How to Find the Current in a Conductor with a Given Charge & Time Interval

How to Find the Current in a Conductor with a Given Charge & Time Interval

Step 1: Read the problem and find the values for the charge {eq}\Delta q {/eq} and the time interval {eq}\Delta t {/eq}.

Step 2: Substitute these values into the equation: $$i=\frac{\Delta q}{\Delta t} $$

Step 3: Using this equation, calculate the current {eq}i {/eq}.

What Is the Electric Current in a Conductor?

Electric Current: It is a stream of moving charges.
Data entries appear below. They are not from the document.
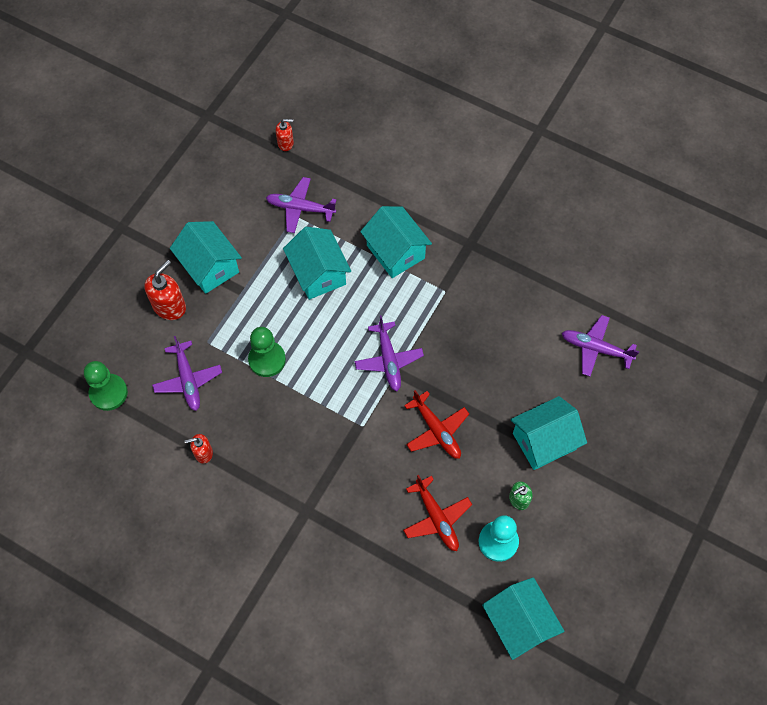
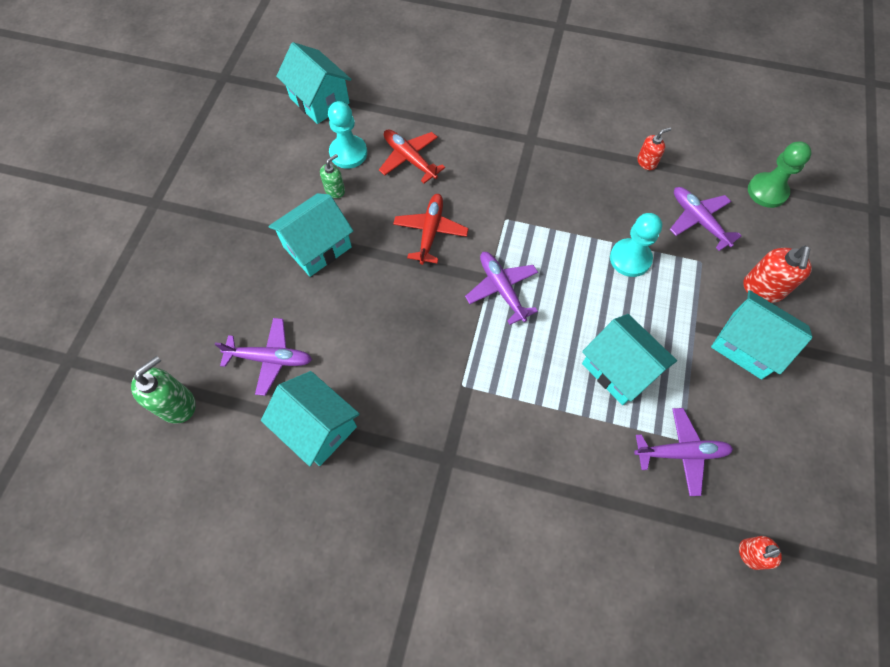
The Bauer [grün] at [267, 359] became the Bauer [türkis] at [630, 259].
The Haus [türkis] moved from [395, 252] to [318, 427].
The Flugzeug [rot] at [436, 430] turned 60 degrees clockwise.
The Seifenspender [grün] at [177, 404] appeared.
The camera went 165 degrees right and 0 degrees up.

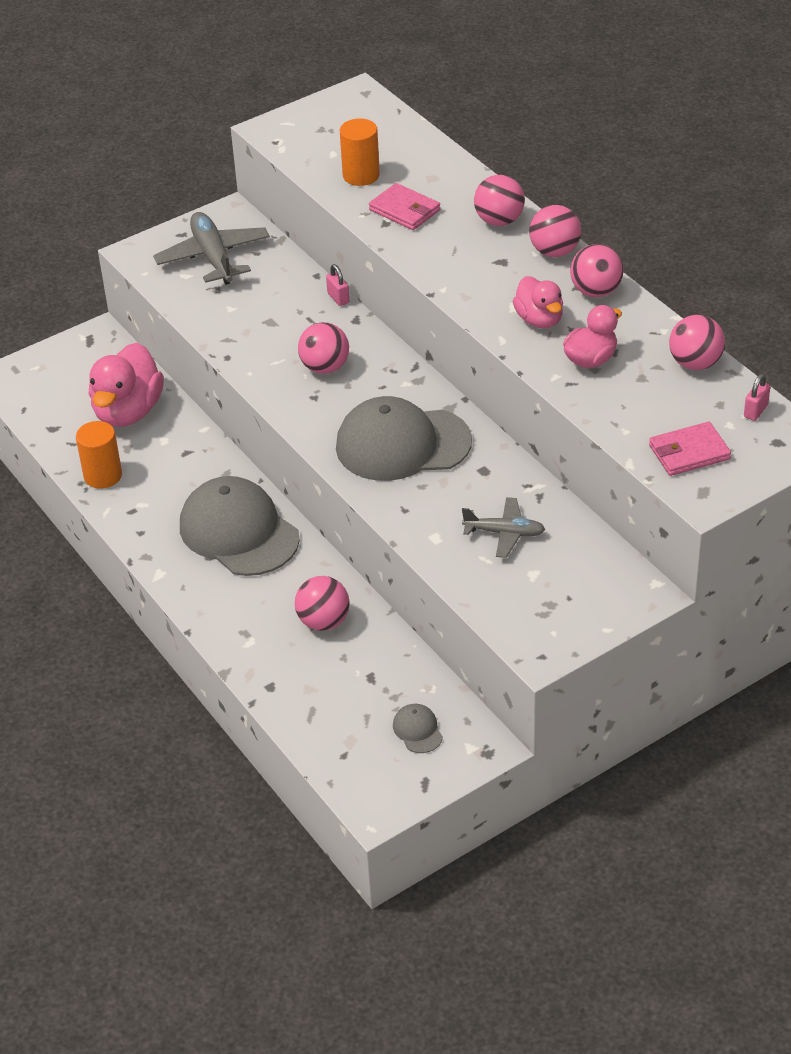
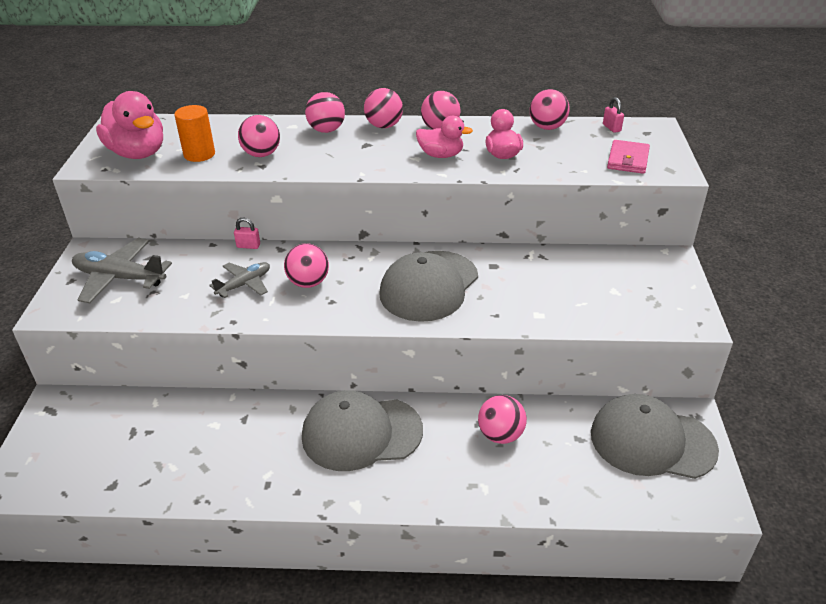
The Vollzylinder [orange] at [103, 476] disappeared.
The Ente [rosa] moved from [128, 411] to [138, 153].
The Geldbörse [rosa] at [404, 210] was replaced by the Ball [rosa] at [261, 154].
The Kappe [grau] at [417, 730] changed to 2.45 times the size.
The Flugzeug [grau] moved from [504, 533] to [244, 284].
The camera went 55 degrees left and 5 degrees down.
An example: when we connect a metal wire to a battery, the conduction electrons will move towards the positive terminal of the battery.

We define the electric current {eq}i {/eq} as the amount of charge {eq}\Delta q {/eq} that passes through a point in a conductor in a time interval {eq}\Delta t {/eq} : {eq}i=\frac{\Delta q}{\Delta t} {/eq}. The standard unit of current is {eq}1\ \mathrm{A} {/eq} (Ampere), which is equivalent to {eq}\frac{\mathrm{C}}{\mathrm{s}} {/eq} (Coulomb per second).

Electric current is drawn as an arrow that points towards the direction in which positive charges would move (if the stream consists of negative particles, the arrow points in the opposite direction of the actual flow).

Charge: It is a characteristic of matter that decides how matter behaves inside electric and magnetic fields. There are two types of charge: positive and negative. The standard unit of charge is {eq}1\ \mathrm{C} {/eq} (Coulomb).

Time interval: It is a measure of the duration of an event. The standard unit of time is {eq}1\ \mathrm{s} {/eq} (second).

We will now solve two problems (step-by-step) to enforce our understanding as to how to find the current in a conductor with a given charge & time interval.

Examples of How to Find the Current in a Conductor with a Given Charge & Time Interval

Example 1

Find the current in a conductor with a charge of {eq}50\ \mathrm{C} {/eq} passing through a given point in 5 seconds.

Step 1: Read the problem and find the values for the charge {eq}\Delta q {/eq} and the time interval {eq}\Delta t {/eq}.

Charge: {eq}50\ \mathrm{C} {/eq}

Time interval: {eq}5\ \mathrm{s} {/eq}

Step 2: Substitute these values into the equation: $$\begin{align} i&=\frac{\Delta q}{\Delta t}\\ i&=\frac{(50\ \mathrm{C})}{(5\ \mathrm{s})} \end{align} $$

Step 3: Using this equation, calculate the current {eq}i {/eq}.

$$\begin{align} i&=\frac{(50\ \mathrm{C})}{(5\ \mathrm{s})}\\ i&=10\ \mathrm{A} \end{align} $$

Example 2

In a lightning flash, a charge of {eq}20\ \mathrm{C} {/eq} goes through a certain point in 2 milliseconds. What is the value of the current at that point?

Step 1: Read the problem and find the values for the charge {eq}\Delta q {/eq} and the time interval {eq}\Delta t {/eq}.

Charge: {eq}20\ \mathrm{C} {/eq}

Time interval: {eq}2\ \mathrm{ms} {/eq}. To convert to seconds we use the relationship: {eq}1\ \mathrm{ms}=0.001\ \mathrm{s} {/eq}. Our time interval is {eq}0.002\ \mathrm{s} {/eq}.

Step 2: Substitute these values into the equation: $$\begin{align} i&=\frac{q}{\Delta t}\\ i&=\frac{(20\ \mathrm{C})}{(0.002\ \mathrm{s})} \end{align} $$

Step 3: Using this equation, calculate the current {eq}i {/eq}.

$$\begin{align} i&=\frac{(20\ \mathrm{C})}{(0.002\ \mathrm{s})}\\ i&=10,000\ \mathrm{A} \end{align} $$